There had one time been six huge rooms upstairs on the second floor of the Bidwell mansion. But now the partitions were down and what had once been six was now one, one mammoth room of white beds, rows of them arranged as in a hospital. By each hospital-sheeted bed was an apparatus of wires and speaker cones and a tape recorder playing—softly, soothingly, playing the Bidwell prayers to what looked to me like empty beds. My mind groped for something tangible out of the soothing sounds of the prayers and all this eerie scene, and I thought of Mr. Bent. Look for Mr. Bent, that was the thing to do! Miss Angia had as good as said he was up here—Mr. Bent.

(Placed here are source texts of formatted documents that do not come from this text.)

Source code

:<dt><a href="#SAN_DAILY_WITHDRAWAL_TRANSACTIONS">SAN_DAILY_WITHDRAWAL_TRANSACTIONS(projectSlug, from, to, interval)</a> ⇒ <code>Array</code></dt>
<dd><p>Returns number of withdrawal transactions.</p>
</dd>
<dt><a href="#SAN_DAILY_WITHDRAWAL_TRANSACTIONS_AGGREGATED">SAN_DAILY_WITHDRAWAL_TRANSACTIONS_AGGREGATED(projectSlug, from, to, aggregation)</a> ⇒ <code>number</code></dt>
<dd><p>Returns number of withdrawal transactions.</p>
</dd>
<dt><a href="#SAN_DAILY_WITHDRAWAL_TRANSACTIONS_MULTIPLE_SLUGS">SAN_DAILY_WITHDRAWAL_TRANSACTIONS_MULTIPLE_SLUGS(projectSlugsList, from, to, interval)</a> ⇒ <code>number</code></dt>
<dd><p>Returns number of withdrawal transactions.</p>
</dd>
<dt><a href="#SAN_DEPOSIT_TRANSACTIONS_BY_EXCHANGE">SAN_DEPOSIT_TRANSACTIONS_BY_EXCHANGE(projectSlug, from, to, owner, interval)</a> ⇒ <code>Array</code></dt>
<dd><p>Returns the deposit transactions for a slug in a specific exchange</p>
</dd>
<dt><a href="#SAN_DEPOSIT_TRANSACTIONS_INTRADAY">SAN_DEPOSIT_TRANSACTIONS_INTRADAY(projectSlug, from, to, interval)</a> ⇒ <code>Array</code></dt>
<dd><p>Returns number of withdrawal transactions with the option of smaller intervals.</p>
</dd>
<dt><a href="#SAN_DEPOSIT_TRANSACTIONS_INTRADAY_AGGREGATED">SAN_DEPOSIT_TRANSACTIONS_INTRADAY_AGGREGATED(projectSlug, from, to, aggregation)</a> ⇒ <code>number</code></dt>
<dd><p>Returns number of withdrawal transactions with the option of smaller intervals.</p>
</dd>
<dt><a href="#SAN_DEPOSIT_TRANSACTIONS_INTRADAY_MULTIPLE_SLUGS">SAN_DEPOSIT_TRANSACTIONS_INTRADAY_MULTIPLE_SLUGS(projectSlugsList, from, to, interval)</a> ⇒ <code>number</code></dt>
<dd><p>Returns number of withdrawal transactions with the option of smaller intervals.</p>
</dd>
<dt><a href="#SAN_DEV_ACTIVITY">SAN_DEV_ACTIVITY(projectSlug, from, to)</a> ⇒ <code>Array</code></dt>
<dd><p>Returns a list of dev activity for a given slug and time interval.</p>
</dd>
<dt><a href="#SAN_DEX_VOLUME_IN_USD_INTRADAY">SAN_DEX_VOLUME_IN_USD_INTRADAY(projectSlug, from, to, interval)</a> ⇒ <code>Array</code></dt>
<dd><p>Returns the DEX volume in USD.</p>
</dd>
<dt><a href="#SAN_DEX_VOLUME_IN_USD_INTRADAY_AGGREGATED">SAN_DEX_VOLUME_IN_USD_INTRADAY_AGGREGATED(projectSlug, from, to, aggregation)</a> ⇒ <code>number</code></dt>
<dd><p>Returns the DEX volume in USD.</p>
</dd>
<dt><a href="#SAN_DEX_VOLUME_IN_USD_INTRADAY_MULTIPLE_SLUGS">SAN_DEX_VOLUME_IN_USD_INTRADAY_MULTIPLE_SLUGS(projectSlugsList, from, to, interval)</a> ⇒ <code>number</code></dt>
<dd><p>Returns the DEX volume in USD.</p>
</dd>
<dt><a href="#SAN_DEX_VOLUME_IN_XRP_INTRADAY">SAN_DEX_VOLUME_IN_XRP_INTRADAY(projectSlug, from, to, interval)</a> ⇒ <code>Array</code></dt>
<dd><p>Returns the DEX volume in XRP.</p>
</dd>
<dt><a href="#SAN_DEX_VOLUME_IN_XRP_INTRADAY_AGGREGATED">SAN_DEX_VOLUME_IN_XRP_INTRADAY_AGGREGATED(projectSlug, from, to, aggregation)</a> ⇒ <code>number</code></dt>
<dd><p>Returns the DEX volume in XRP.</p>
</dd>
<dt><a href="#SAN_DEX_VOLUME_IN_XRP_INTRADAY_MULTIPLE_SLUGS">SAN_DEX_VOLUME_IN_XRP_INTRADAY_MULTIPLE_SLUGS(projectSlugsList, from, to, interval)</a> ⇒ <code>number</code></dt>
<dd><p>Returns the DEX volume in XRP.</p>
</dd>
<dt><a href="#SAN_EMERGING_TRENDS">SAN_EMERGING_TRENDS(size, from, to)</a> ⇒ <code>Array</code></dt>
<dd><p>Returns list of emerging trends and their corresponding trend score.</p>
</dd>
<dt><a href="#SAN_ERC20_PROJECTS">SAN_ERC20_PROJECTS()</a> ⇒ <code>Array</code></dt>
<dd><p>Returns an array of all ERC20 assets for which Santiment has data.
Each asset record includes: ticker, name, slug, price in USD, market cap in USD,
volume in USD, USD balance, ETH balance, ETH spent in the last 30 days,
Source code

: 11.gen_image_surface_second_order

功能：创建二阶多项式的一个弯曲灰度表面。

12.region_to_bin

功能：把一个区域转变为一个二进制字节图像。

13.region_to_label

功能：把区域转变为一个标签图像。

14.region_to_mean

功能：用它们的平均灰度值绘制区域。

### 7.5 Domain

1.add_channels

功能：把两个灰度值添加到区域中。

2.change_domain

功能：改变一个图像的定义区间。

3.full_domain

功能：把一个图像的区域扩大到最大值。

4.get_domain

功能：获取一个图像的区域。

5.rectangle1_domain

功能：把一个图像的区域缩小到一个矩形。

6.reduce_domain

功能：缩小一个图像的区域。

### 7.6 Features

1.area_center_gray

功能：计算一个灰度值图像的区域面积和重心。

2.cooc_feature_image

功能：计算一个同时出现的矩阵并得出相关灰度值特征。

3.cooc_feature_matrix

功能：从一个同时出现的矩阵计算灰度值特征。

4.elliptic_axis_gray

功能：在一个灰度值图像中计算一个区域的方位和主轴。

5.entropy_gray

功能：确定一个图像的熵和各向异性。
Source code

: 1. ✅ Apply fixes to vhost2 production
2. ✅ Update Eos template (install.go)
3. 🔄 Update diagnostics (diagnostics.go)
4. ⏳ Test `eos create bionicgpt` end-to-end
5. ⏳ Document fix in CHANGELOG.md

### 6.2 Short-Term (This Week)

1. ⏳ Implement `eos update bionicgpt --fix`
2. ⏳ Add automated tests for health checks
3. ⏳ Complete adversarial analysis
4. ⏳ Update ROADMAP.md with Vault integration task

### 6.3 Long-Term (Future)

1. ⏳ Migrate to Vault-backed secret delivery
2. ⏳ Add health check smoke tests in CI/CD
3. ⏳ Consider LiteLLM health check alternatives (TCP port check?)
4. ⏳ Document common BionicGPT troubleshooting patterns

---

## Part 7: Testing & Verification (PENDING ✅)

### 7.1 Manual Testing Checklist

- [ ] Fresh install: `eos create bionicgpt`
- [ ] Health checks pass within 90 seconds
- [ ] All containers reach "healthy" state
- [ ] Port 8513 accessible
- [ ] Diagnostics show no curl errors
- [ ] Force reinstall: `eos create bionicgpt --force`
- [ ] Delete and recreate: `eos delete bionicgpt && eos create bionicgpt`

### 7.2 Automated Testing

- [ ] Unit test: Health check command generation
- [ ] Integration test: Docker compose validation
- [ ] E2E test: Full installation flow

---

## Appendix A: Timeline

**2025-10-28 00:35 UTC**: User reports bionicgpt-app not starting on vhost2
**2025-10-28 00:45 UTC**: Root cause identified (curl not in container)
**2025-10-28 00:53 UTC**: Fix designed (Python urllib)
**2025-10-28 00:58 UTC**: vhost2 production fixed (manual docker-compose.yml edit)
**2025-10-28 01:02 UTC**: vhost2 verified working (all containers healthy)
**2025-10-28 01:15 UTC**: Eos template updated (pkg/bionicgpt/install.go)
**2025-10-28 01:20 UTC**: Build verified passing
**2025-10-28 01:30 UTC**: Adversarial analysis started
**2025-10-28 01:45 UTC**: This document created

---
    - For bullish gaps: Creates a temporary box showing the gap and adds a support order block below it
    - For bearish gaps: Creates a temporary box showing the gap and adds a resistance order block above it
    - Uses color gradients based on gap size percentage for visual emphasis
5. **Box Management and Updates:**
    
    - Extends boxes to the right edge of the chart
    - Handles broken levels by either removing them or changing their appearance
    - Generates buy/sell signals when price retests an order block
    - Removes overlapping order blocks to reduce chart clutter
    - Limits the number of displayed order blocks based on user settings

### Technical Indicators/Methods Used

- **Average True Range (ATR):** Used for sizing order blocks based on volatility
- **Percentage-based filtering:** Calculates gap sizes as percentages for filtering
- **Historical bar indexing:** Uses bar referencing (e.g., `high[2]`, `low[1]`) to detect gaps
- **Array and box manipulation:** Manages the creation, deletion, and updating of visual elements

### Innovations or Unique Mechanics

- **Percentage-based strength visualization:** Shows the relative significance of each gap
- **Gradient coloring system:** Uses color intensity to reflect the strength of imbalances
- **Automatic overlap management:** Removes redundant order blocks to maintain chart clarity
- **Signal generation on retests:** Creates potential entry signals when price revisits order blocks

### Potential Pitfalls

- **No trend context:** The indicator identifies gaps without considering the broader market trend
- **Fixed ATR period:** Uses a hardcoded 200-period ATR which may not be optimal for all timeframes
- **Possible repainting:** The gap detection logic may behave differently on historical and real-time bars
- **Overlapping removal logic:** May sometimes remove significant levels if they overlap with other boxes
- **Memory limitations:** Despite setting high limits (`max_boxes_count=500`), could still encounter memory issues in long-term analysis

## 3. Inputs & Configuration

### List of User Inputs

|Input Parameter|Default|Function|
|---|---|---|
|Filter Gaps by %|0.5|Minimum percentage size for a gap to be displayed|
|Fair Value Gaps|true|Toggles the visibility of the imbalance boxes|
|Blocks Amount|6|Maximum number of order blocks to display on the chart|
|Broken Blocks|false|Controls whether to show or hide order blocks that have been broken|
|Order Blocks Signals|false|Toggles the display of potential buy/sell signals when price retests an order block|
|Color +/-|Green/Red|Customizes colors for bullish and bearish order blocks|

So I, a fake state investigator, motivated by more curiosity than ever has been good for m
e, went up and down the white rows of the beds, looking among the beds and the wires and the prayers for a Mr. Bent. When I found him, or I mean found his bed, he wasn’t there! The Bidwell prayers were spewing their soft urgency at an empty bed, or so it seemed to me. I looked at the fever chart on the end of the bed. It indicated that Mr. Bent was still in need of much much help. Oh, he was in a bad shape according to his chart. “Mr. Bent,” I cried and there wasn’t any answer, though the prayers went on undiminished. “Mr. Bent, in your shape you shouldn’t be out of bed, Mr. Bent.” In desperation I flung the covers back. And there was Mr. Bent! Taped to his bed! He was smiling. A man of about forty, he had killed his wife and his kids, all six of the little Bents. And then he had run away with his beauteous luscious mistress. Or so some news-hawk had said.—Oh no, Mr. Bent. No! No! Mr. Bent.
And upon closer looking, I saw that the other beds were not empty either. Not by a handful of paper. Terrible humanity was in them. Some had pictures, and all had descriptions, descriptions of foul deeds in them. Oh, Mr. Bent! No! And all the Mr. Bents! No!